One of Christ’s best-known parables is the Parable of the Talents, but its familiarity disguises just how strange and unsettling its message is. It is a parable of a master who departs on a journey and entrusts three servants, each according to his ability, with his property. Each receives five, two, or one talent(s), respectively.
The ablest servant departed, immediately put the money to work, and doubled his master’s talents. The servant entrusted with two talents did the same. But the servant entrusted with one talent, supposing his master to be a hard man who reaps where he does not sow, fearfully hid his talent in a hole in the ground. When the master returned, he commended the first two servants, “Well done, good and faithful servant! You have been faithful with a few things. I will put you in charge of many things. Enter into the joy of your master” (Matthew 25:23). The master punished the wicked and slothful servant, taking his talent and giving it to the ablest servant saying:
The one who has will be given more, and he will have more than enough. But the one who does not have, even what he has will be taken from him. And throw that worthless slave into the outer darkness, where there will be weeping and gnashing of teeth (Matt. 25:29-30).

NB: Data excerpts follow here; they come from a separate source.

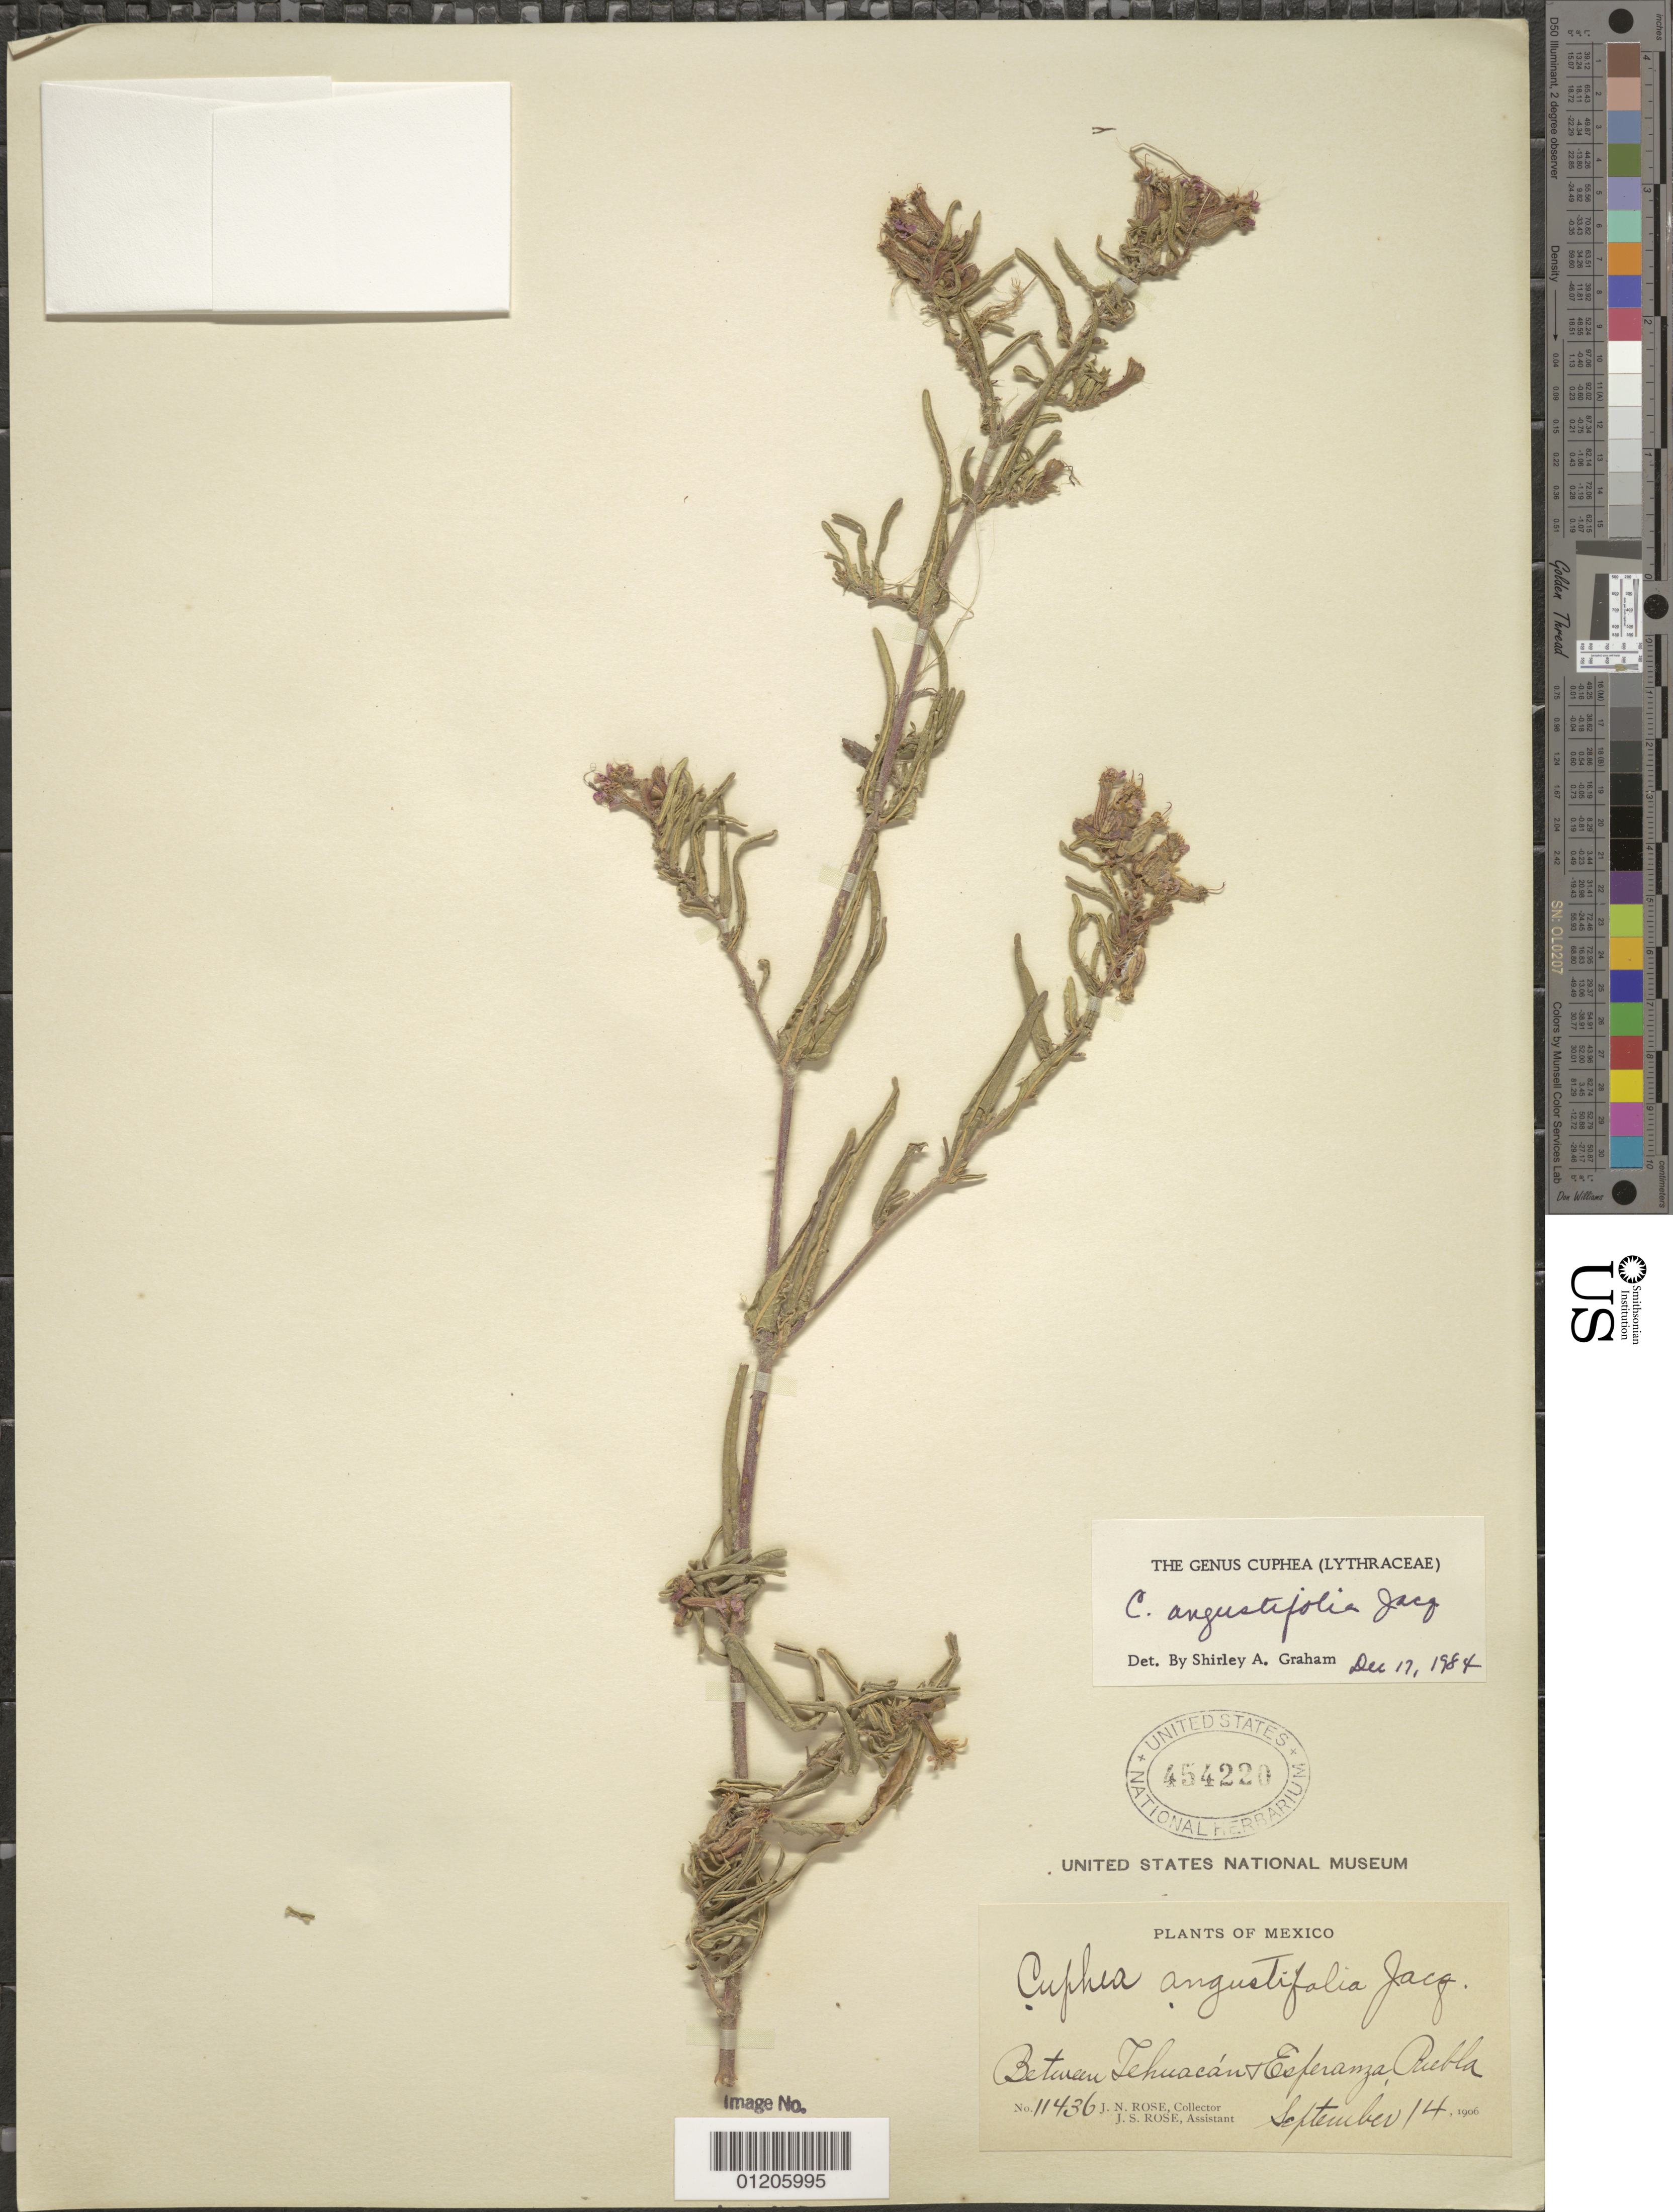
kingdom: Plantae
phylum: Tracheophyta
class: Magnoliopsida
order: Myrtales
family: Lythraceae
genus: Cuphea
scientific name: Cuphea angustifolia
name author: Jacq. ex Koehne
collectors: J. N. Rose & J. S. Rose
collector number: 11436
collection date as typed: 14 Sep 1906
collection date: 1906-09-14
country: Mexico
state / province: Puebla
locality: Between Tehuacán & Esperanza, Puebla.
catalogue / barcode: US 454220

It seems like a strange parable, because is runs counter to the egalitarian spirit of the age by entrusting the ablest servants with more wealth. This is unsettling, because it is a parable of judgment, reminding us that our actions in this life have eternal ramifications no matter how small our responsibilities.
In his essay, “It’s Time to Build,” entrepreneur, investor, and software engineer Marc Andreessen writes that the tragic consequences of the COVID-19 pandemic are a sort of judgment for unprepared Western institutions:
Many of us would like to pin the cause on one political party or another, on one government or another. But the harsh reality is that it all failed — no Western country, or state, or city was prepared — and despite hard work and often extraordinary sacrifice by many people within these institutions. So the problem runs deeper than your favorite political opponent or your home nation.
Part of the problem is clearly foresight, a failure of imagination. But the other part of the problem is what we didn’t *do* in advance, and what we’re failing to do now. And that is a failure of action, and specifically our widespread inability to *build*.
In Andreessen’s estimation, we have been wicked and slothful servants. Rather than take what we have inherited and build upon it, we have fearfully hidden our talents in the ground. His analysis of the Western world’s smug complacency echoes much of the analysis in economist Tyler Cowen’s The Complacent Class: The Self-Defeating Quest for the American Dream: We are working harder than ever to avoid change rather than doing the difficult work required to embrace it.
He points out that this is not a problem caused by the COVID-19 pandemic but one simply brought into starker relief by it. It has been a persistent problem in housing, healthcare, and education. In spheres of life most fundamental to human flourishing, we have privileged the passions and interests of the political, economic, and cultural status quo over facing our problems:
The problem is desire. We need to *want* these things. The problem is inertia. We need to want these things more than we want to prevent these things. The problem is regulatory capture. We need to want new companies to build these things, even if incumbents don’t like it, even if only to force the incumbents to build these things. And the problem is will. We need to build these things.
Andreessen’s entire piece is well worth reading. Toward the end, he gives us a sort of vocational examination of conscience:
Every step of the way, to everyone around us, we should be asking the question, what are you building? What are you building directly, or helping other people to build, or teaching other people to build, or taking care of people who are building?
Our own lives and work can be rendered fruitless by fear like the wicked and slothful servant’s. It is easy to be consumed by criticism or spend our time devaluing and dismissing others. Take these difficult times and turn them into times for building something, because “the Lord is not slow concerning his promise, as some regard slowness, but is being patient toward you, because he does not wish for any to perish but for all to come to repentance” (II Peter 3:9).